Purpose: Takubo, et al. (Takubo K et al. Cardiac rather than intestinal-type background in endoscopic resection specimens of minute Barrett adenocarcinoma. Hum Pathol 2009;40:65-74) recently reported that in 113 endoscopic mucosal resection (EMR) specimens from esophageal columnar epithelium (ECE), microadenomas were found adjacent to cardiac metaplasia (CM) or fundic metaplasia (FM) in 70% of cases and intestinal metaplasia (IM) was entirely absent in 56% of specimens. Because of their findings, Takubo, et al. proposed that Barrett esophagus (BE) would be better defined as the presence of any metaplastic columnar epithelium proximal to the top of the gastric folds. In view of their findings, we postulated that cardiac and fundic metaplasia should be substantially present in surveillance biopsies obtained from ECE in the absence of adenocarcinoma.
Methods: 56 biopsy specimens obtained during consecutive pretreatment confirmatory endoscopies performed on 20 patients with a history of histologically confirmed BE referred for cryoablation between 12/2006 & 6/2009 were reviewed. EMR specimens obtained from ECE were not reviewed. An expert GI pathologist reexamined the original H&E stained specimens for purposes of specifically determining the presence or absence of cardiac and fundic metaplasia.
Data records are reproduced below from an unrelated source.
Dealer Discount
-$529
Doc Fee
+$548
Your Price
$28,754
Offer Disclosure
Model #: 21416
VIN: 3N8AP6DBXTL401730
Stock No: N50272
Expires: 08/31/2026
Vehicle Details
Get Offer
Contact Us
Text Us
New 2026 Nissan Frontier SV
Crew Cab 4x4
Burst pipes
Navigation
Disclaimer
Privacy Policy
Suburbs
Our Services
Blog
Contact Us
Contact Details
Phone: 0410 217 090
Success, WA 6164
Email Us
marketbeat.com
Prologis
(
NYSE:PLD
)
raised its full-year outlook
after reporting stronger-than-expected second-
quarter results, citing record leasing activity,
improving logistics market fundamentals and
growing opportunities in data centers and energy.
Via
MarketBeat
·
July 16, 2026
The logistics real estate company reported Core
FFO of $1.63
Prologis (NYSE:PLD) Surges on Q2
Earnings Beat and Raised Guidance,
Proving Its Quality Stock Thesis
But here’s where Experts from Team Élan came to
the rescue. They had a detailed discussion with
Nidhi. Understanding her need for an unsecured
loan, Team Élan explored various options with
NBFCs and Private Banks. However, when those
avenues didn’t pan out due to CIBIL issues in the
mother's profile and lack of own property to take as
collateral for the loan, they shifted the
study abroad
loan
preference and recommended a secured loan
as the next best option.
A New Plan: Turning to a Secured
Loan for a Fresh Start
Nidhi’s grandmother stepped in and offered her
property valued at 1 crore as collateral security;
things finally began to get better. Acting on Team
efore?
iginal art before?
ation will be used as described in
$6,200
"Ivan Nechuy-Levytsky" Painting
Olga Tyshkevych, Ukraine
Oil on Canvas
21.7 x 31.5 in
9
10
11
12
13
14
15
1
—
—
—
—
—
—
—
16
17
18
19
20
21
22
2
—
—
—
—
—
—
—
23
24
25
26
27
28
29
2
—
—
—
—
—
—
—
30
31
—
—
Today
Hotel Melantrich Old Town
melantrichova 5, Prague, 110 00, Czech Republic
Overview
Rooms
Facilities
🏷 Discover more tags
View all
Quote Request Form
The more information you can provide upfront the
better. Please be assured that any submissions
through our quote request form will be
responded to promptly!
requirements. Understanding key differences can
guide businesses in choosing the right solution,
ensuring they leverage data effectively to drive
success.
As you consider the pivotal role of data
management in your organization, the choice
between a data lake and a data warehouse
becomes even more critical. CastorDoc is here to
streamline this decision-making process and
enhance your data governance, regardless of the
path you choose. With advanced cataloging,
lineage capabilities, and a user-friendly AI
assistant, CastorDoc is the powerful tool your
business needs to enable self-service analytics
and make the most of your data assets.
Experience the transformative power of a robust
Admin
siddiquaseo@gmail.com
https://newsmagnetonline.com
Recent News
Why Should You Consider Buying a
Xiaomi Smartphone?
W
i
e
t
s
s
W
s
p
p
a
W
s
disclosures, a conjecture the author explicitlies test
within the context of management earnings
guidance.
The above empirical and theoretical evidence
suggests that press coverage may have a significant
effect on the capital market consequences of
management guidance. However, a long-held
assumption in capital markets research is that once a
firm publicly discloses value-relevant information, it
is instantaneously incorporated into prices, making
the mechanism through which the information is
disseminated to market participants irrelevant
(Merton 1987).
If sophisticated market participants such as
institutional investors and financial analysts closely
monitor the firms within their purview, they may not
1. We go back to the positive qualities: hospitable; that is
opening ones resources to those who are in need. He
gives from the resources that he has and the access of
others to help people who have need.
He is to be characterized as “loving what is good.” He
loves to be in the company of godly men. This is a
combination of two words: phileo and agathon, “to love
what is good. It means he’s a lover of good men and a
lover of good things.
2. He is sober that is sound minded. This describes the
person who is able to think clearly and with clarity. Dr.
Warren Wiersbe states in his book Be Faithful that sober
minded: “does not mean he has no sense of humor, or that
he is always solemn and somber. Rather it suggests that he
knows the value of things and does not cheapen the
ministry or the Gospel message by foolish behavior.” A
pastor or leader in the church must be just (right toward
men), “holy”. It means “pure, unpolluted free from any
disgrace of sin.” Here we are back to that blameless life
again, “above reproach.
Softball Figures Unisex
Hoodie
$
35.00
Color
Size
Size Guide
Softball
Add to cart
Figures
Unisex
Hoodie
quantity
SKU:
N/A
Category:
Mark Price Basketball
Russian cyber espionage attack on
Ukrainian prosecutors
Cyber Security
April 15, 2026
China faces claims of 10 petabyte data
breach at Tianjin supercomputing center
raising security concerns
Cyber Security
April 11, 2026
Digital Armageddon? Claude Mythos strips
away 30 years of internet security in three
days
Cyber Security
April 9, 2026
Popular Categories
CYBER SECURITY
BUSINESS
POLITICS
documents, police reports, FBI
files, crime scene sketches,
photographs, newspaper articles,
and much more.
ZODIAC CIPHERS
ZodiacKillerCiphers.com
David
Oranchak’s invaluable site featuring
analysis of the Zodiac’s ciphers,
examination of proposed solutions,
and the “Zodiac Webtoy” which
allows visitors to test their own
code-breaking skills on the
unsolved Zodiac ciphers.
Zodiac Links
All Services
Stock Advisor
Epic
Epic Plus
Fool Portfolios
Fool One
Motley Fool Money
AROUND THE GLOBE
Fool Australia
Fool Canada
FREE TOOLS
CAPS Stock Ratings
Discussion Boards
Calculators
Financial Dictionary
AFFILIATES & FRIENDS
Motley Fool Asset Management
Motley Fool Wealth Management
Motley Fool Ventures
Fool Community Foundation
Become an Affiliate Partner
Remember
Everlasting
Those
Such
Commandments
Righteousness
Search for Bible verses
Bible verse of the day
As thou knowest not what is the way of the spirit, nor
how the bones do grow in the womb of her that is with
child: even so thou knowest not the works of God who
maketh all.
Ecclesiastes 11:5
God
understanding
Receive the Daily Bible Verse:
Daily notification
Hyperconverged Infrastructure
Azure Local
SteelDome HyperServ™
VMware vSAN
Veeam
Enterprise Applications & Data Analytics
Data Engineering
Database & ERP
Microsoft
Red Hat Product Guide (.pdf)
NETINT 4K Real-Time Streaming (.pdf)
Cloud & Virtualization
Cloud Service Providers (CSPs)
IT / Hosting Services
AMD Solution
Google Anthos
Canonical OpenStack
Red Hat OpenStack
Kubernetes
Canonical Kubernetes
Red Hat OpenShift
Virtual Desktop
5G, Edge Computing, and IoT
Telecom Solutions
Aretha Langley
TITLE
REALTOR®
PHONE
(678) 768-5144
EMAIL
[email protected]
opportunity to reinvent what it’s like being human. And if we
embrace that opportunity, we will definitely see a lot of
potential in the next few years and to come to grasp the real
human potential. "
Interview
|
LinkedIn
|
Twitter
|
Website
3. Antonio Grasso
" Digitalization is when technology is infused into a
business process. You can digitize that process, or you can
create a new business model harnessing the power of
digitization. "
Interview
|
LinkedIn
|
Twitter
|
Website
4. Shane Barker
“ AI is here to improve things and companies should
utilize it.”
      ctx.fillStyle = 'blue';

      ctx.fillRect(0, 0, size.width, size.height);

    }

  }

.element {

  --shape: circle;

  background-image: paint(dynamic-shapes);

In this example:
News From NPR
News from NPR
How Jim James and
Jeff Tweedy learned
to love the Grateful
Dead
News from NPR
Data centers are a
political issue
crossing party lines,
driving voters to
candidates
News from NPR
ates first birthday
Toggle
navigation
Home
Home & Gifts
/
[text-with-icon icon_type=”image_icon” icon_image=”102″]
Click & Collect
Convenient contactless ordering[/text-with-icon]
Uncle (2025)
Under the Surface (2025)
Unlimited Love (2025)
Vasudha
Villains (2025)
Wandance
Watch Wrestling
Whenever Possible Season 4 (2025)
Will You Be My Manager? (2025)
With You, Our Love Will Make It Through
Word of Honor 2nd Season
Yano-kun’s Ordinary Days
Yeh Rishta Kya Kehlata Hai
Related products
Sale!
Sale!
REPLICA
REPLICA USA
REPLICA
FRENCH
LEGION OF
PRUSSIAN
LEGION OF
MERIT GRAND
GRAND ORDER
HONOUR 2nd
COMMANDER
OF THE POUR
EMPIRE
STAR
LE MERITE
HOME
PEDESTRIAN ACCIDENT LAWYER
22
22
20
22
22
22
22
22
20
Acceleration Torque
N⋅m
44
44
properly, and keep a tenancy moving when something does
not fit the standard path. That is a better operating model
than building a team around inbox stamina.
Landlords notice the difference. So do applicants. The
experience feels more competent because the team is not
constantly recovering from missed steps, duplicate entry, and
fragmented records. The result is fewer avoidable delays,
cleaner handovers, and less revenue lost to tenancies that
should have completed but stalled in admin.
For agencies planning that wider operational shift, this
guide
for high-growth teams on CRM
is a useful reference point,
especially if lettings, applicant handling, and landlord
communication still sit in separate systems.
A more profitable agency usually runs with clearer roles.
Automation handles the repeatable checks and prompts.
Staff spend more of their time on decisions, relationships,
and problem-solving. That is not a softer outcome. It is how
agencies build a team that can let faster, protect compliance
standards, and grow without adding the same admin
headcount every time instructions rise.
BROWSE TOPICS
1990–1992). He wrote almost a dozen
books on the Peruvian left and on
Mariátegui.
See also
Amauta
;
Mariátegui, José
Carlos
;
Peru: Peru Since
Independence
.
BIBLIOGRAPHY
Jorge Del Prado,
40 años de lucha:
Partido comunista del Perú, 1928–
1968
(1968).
The presence of IM, CM, FM and dysplasia (low or high grade or indefinite), was recorded.
Results: All patients studied were white men (mean age 54 yrs). Median number of esophageal mucosal biopsies obtained from ECE from each patient was 3 (range 1-7). The median Prague C and M scores were 2 cm and 3.5 cm respectively. While IM (in more than one biopsy specimen in each patient) was observed in all but 1 patient, areas of CM and/or FM (present in at least one biopsy specimen in each patient) were identified adjacent to IM in all the 20 patients. In 12/20 (60%) patients, both CM and FM were found adjacent to IM. In 5/20 (25%) patients, only CM was identified, whereas in 3/20 (15%), only FM was identified. 13/20 (65%) patients had long segment ECE (Prague M ≥ 3). In 31% (4/13) of these patients, CM was seen throughout ECE. Low and/or high grade or indefinite dysplasia (at least one biopsy specimen with dysplasia) were present in 19/20 (95%) patients. 4 out of these 19 (21%) patients had at least one biopsy with low grade dysplasia occurring in CM.
Conclusion: All patients who had mucosal biopsies from endoscopically visible ECE had cardiac and/or fundic metaplasia in addition to intestinal metaplasia. Additionally, pre cancerous dysplastic changes were observed arising in CM in a small proportion of patients.